[BEGIN]
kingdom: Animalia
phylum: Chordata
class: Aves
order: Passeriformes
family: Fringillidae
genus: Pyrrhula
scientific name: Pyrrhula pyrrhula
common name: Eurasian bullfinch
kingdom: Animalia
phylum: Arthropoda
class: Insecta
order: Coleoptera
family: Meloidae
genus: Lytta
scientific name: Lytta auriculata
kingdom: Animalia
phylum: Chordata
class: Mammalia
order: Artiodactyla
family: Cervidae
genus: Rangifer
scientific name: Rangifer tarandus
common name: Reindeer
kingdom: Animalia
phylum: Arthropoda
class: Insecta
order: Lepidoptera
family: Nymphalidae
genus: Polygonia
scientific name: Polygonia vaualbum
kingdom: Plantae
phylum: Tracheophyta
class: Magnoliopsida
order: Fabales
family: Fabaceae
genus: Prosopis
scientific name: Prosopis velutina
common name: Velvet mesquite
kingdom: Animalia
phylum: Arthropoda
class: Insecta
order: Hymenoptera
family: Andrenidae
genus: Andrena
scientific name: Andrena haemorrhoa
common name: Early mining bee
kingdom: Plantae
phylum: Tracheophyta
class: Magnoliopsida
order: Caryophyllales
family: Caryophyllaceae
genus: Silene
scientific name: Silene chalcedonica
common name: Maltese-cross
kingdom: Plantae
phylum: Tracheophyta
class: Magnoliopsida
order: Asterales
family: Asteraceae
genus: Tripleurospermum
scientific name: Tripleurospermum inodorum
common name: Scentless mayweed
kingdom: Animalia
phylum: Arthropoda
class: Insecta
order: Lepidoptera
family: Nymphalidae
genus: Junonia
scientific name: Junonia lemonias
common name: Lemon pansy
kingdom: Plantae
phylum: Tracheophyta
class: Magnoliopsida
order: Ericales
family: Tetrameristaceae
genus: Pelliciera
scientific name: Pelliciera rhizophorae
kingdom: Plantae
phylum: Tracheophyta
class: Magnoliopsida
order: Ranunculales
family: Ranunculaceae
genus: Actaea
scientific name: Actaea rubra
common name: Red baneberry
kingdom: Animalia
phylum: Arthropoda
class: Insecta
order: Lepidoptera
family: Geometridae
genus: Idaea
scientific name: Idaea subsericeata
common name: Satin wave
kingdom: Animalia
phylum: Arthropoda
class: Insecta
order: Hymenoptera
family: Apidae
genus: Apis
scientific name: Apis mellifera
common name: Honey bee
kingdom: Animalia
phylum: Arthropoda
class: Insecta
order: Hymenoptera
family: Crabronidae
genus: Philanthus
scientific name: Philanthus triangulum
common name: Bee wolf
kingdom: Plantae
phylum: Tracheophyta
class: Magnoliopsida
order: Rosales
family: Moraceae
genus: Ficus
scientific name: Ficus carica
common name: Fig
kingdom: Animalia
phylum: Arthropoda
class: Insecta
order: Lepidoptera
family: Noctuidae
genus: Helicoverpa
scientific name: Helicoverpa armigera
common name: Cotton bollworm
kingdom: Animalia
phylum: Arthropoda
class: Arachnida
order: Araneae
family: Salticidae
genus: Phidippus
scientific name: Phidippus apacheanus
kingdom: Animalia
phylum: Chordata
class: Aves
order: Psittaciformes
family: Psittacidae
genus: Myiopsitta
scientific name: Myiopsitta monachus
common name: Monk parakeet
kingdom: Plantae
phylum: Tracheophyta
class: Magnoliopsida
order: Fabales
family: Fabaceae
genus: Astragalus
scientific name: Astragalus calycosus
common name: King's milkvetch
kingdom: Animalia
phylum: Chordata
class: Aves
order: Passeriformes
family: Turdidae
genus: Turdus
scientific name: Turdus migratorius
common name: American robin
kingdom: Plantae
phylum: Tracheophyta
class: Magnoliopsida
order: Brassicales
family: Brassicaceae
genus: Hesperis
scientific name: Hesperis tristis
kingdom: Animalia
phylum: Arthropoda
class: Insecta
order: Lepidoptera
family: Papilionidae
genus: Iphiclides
[END]
◆ YOUR OBJECTIVE:
Copy every line of the rows above, keeping each word and spelling unchanged.

◆ TASK SOLUTION:
kingdom: Animalia
phylum: Chordata
class: Aves
order: Passeriformes
family: Fringillidae
genus: Pyrrhula
scientific name: Pyrrhula pyrrhula
common name: Eurasian bullfinch
kingdom: Animalia
phylum: Arthropoda
class: Insecta
order: Coleoptera
family: Meloidae
genus: Lytta
scientific name: Lytta auriculata
kingdom: Animalia
phylum: Chordata
class: Mammalia
order: Artiodactyla
family: Cervidae
genus: Rangifer
scientific name: Rangifer tarandus
common name: Reindeer
kingdom: Animalia
phylum: Arthropoda
class: Insecta
order: Lepidoptera
family: Nymphalidae
genus: Polygonia
scientific name: Polygonia vaualbum
kingdom: Plantae
phylum: Tracheophyta
class: Magnoliopsida
order: Fabales
family: Fabaceae
genus: Prosopis
scientific name: Prosopis velutina
common name: Velvet mesquite
kingdom: Animalia
phylum: Arthropoda
class: Insecta
order: Hymenoptera
family: Andrenidae
genus: Andrena
scientific name: Andrena haemorrhoa
common name: Early mining bee
kingdom: Plantae
phylum: Tracheophyta
class: Magnoliopsida
order: Caryophyllales
family: Caryophyllaceae
genus: Silene
scientific name: Silene chalcedonica
common name: Maltese-cross
kingdom: Plantae
phylum: Tracheophyta
class: Magnoliopsida
order: Asterales
family: Asteraceae
genus: Tripleurospermum
scientific name: Tripleurospermum inodorum
common name: Scentless mayweed
kingdom: Animalia
phylum: Arthropoda
class: Insecta
order: Lepidoptera
family: Nymphalidae
genus: Junonia
scientific name: Junonia lemonias
common name: Lemon pansy
kingdom: Plantae
phylum: Tracheophyta
class: Magnoliopsida
order: Ericales
family: Tetrameristaceae
genus: Pelliciera
scientific name: Pelliciera rhizophorae
kingdom: Plantae
phylum: Tracheophyta
class: Magnoliopsida
order: Ranunculales
family: Ranunculaceae
genus: Actaea
scientific name: Actaea rubra
common name: Red baneberry
kingdom: Animalia
phylum: Arthropoda
class: Insecta
order: Lepidoptera
family: Geometridae
genus: Idaea
scientific name: Idaea subsericeata
common name: Satin wave
kingdom: Animalia
phylum: Arthropoda
class: Insecta
order: Hymenoptera
family: Apidae
genus: Apis
scientific name: Apis mellifera
common name: Honey bee
kingdom: Animalia
phylum: Arthropoda
class: Insecta
order: Hymenoptera
family: Crabronidae
genus: Philanthus
scientific name: Philanthus triangulum
common name: Bee wolf
kingdom: Plantae
phylum: Tracheophyta
class: Magnoliopsida
order: Rosales
family: Moraceae
genus: Ficus
scientific name: Ficus carica
common name: Fig
kingdom: Animalia
phylum: Arthropoda
class: Insecta
order: Lepidoptera
family: Noctuidae
genus: Helicoverpa
scientific name: Helicoverpa armigera
common name: Cotton bollworm
kingdom: Animalia
phylum: Arthropoda
class: Arachnida
order: Araneae
family: Salticidae
genus: Phidippus
scientific name: Phidippus apacheanus
kingdom: Animalia
phylum: Chordata
class: Aves
order: Psittaciformes
family: Psittacidae
genus: Myiopsitta
scientific name: Myiopsitta monachus
common name: Monk parakeet
kingdom: Plantae
phylum: Tracheophyta
class: Magnoliopsida
order: Fabales
family: Fabaceae
genus: Astragalus
scientific name: Astragalus calycosus
common name: King's milkvetch
kingdom: Animalia
phylum: Chordata
class: Aves
order: Passeriformes
family: Turdidae
genus: Turdus
scientific name: Turdus migratorius
common name: American robin
kingdom: Plantae
phylum: Tracheophyta
class: Magnoliopsida
order: Brassicales
family: Brassicaceae
genus: Hesperis
scientific name: Hesperis tristis
kingdom: Animalia
phylum: Arthropoda
class: Insecta
order: Lepidoptera
family: Papilionidae
genus: Iphiclides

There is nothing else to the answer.